The fourth measure, access through Socket

-------------------------------------------------- -------------------------------------------------- --------
Copy code

 ///<summary>
        /// The public class of the request is used to send a request to the server
        ///</summary>
        ///<param name="strSMSRequest">Send the requested string</param>
        ///<returns> returns the requested information</returns>
        Private static string SMSrequest(string strSMSRequest)
        {
            Byte[] data = new byte[1024];
            String stringData = null;
            IPHostEntry gist = Dns.GetHostByName("www.110.cn");
            IPAddress ip = gist.AddressList[0];
            //Get IP
            IPEndPoint ipEnd = new IPEndPoint(ip, 3121);
            //Default 80 port number
            Socket socket = new Socket(AddressFamily.InterNetwork, SocketType.Stream, ProtocolType.Tcp);
            / / Use the tcp protocol stream type
            Try
            {
                socket.Connect(ipEnd);
            }
            Catch (SocketException ex)
            {
                Return "Fail to connect server\r\n" + ex.ToString();
            }
            String path = strSMSRequest.ToString().Trim();
            StringBuilder buf = new StringBuilder();
            //buf.Append("GET ").Append(path).Append(" HTTP/1.0\r\n");
            //buf.Append("Content-Type: application/x-www-form-urlencoded\r\n");
            //buf.Append("\r\n");
            Byte[] ms = System.Text.UTF8Encoding.UTF8.GetBytes(buf.ToString());
            / / Submit the requested information
            socket.Send(ms);
            //Receive back
            String strSms = "";
            Int recv = 0;
            Do
            {
                Recv = socket.Receive(data);
                stringData = Encoding.ASCII.GetString(data, 0, recv);
                / / If the request page meta specifies the page's encoding to gb2312 then you need to use the corresponding Encoding to convert the byte ()
                strSms = strSms + stringData;
                //strSms += recv.ToString();
            }
            While (recv != 0);
            socket.Shutdown(SocketShutdown.Both);
            socket.Close();
            Return strSms;
        }




C # HttpWebRequest Stunt get web page information based on URL address


Related Article

Contact Us

The content source of this page is from Internet, which doesn't represent Alibaba Cloud's opinion; products and services mentioned on that page don't have any relationship with Alibaba Cloud. If the content of the page makes you feel confusing, please write us an email, we will handle the problem within 5 days after receiving your email.

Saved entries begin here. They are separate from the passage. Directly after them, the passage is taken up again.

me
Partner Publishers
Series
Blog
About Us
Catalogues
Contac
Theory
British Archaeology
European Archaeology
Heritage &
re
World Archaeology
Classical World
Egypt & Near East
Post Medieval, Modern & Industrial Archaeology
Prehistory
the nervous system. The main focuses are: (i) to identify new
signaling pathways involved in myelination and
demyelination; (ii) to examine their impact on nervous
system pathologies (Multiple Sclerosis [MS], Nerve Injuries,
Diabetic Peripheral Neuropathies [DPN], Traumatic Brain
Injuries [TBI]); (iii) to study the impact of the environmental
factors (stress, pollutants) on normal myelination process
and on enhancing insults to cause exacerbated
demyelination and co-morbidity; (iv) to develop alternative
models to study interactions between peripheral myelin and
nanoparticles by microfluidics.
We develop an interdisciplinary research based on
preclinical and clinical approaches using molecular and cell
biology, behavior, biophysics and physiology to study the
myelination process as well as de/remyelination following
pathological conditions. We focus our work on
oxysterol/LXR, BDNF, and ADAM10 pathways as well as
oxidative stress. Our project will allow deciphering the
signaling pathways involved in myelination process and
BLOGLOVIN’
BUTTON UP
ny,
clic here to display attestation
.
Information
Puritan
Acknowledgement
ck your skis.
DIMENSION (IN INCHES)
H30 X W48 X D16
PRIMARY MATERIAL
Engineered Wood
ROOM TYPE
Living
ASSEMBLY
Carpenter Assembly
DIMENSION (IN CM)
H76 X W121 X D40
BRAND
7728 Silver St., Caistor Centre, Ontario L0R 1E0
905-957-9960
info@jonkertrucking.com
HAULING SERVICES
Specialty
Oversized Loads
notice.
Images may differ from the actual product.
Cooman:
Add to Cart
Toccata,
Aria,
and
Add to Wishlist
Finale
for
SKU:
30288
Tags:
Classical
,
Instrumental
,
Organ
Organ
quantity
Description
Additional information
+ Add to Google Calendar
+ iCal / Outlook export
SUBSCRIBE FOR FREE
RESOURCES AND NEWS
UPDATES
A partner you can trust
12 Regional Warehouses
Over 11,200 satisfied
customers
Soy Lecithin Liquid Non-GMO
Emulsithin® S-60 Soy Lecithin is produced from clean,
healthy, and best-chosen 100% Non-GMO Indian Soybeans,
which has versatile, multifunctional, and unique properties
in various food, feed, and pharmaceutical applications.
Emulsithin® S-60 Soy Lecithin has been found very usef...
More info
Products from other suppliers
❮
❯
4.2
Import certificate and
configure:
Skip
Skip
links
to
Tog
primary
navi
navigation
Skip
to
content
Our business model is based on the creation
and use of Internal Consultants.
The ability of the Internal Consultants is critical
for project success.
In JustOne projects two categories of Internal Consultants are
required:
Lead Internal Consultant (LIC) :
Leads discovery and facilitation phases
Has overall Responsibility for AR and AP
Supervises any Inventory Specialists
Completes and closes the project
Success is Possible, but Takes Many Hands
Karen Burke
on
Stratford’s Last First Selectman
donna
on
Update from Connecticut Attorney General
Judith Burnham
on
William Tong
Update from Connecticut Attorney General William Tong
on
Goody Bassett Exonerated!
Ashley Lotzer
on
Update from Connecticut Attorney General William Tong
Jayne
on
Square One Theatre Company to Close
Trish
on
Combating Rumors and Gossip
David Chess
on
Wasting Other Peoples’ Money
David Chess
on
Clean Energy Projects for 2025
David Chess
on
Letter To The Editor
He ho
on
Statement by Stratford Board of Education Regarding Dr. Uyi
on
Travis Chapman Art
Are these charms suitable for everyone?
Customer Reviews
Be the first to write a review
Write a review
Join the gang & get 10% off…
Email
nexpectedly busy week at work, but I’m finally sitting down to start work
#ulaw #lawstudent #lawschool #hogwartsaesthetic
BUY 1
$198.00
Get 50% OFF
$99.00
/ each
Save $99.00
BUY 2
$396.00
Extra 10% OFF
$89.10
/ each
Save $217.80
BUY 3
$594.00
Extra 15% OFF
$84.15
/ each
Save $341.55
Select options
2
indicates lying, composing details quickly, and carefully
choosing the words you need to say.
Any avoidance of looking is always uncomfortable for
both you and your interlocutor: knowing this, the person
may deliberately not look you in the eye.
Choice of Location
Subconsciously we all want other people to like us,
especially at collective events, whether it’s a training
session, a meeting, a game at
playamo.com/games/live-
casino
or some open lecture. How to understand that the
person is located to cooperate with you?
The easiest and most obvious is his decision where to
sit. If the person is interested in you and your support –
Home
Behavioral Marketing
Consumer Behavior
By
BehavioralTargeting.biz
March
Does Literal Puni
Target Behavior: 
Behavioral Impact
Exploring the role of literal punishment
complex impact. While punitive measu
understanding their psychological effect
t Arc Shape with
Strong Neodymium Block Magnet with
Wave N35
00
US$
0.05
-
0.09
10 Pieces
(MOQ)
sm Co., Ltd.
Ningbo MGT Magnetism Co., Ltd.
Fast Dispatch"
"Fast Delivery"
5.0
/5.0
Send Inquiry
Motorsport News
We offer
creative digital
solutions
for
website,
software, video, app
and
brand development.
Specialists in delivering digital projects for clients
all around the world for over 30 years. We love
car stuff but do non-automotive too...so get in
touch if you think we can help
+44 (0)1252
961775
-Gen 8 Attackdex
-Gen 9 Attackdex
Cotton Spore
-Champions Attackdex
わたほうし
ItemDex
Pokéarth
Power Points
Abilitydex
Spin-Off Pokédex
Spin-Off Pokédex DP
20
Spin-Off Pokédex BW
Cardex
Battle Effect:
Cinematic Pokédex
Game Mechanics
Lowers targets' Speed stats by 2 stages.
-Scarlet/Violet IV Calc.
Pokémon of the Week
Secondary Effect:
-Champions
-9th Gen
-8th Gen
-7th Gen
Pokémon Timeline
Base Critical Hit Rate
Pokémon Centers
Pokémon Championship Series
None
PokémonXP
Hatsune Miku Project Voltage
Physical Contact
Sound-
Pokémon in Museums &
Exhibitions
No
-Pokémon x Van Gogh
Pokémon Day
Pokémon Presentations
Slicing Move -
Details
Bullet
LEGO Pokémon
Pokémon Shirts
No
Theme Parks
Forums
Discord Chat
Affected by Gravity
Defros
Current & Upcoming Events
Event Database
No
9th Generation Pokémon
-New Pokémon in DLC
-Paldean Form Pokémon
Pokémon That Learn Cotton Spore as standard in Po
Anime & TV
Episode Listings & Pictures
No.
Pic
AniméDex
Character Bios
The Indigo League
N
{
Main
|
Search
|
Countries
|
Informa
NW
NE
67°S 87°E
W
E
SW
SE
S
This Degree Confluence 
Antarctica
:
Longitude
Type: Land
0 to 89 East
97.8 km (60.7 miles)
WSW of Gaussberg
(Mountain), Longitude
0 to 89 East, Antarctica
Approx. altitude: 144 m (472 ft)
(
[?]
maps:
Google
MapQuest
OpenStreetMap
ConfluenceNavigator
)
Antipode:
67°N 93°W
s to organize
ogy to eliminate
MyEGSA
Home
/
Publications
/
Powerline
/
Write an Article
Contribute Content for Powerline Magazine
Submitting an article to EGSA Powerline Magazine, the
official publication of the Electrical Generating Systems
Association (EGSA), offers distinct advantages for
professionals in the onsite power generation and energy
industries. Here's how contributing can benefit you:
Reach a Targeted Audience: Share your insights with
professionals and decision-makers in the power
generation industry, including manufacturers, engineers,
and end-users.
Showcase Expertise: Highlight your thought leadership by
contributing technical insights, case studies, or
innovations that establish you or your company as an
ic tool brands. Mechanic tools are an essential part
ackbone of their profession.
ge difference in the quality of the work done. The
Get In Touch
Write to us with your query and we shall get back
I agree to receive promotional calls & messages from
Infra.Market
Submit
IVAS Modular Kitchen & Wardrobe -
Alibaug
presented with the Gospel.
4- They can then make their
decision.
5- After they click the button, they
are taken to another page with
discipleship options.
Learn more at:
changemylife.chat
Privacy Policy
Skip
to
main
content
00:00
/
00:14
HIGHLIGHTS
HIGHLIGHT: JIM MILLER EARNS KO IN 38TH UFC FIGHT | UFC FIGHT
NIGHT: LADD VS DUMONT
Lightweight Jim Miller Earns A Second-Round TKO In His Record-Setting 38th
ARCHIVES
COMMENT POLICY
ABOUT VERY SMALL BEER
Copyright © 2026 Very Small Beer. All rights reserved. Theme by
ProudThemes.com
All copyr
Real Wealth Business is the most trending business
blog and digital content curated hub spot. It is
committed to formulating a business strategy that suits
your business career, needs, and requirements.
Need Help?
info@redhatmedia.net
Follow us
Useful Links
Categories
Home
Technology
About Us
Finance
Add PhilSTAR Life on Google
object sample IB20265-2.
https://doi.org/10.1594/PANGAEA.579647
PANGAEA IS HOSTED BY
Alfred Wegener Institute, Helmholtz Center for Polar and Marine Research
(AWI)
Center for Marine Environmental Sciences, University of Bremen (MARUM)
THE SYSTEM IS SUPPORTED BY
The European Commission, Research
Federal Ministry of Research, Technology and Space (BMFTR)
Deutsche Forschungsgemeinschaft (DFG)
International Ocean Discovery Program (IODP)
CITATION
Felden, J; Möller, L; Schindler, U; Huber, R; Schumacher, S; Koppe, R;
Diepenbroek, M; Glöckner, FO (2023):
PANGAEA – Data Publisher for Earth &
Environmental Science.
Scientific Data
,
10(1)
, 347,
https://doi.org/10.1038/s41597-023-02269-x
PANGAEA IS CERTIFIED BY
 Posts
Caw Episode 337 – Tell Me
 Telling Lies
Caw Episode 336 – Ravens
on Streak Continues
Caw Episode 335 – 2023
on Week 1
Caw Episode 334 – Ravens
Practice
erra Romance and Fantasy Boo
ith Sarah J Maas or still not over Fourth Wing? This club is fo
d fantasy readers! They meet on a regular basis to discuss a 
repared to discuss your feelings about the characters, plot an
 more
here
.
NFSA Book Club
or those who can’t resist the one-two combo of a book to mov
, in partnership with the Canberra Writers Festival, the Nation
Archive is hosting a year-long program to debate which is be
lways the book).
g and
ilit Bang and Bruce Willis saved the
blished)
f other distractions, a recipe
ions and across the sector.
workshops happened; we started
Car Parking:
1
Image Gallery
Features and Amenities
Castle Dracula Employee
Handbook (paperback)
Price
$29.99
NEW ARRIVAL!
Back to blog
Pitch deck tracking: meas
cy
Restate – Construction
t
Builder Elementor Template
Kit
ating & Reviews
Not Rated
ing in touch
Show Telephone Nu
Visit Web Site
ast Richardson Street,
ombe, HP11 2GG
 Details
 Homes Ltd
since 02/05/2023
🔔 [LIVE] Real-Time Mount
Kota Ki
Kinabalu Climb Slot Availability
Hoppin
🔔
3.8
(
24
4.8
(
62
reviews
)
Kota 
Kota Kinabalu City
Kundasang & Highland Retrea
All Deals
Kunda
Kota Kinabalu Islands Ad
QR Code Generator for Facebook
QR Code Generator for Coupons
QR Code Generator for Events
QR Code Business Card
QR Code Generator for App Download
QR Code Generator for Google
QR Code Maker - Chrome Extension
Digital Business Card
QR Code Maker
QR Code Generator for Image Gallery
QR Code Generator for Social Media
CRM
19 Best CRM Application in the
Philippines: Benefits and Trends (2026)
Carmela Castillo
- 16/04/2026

If you find any instances of plagiarism from the community, please send an email to: info-contact@alibabacloud.com and provide relevant evidence. A staff member will contact you within 5 working days.

A Free Trial That Lets You Build Big!

Start building with 50+ products and up to 12 months usage for Elastic Compute Service

  • Sales Support

    1 on 1 presale consultation

  • After-Sales Support

    24/7 Technical Support 6 Free Tickets per Quarter Faster Response

  • Alibaba Cloud offers highly flexible support services tailored to meet your exact needs.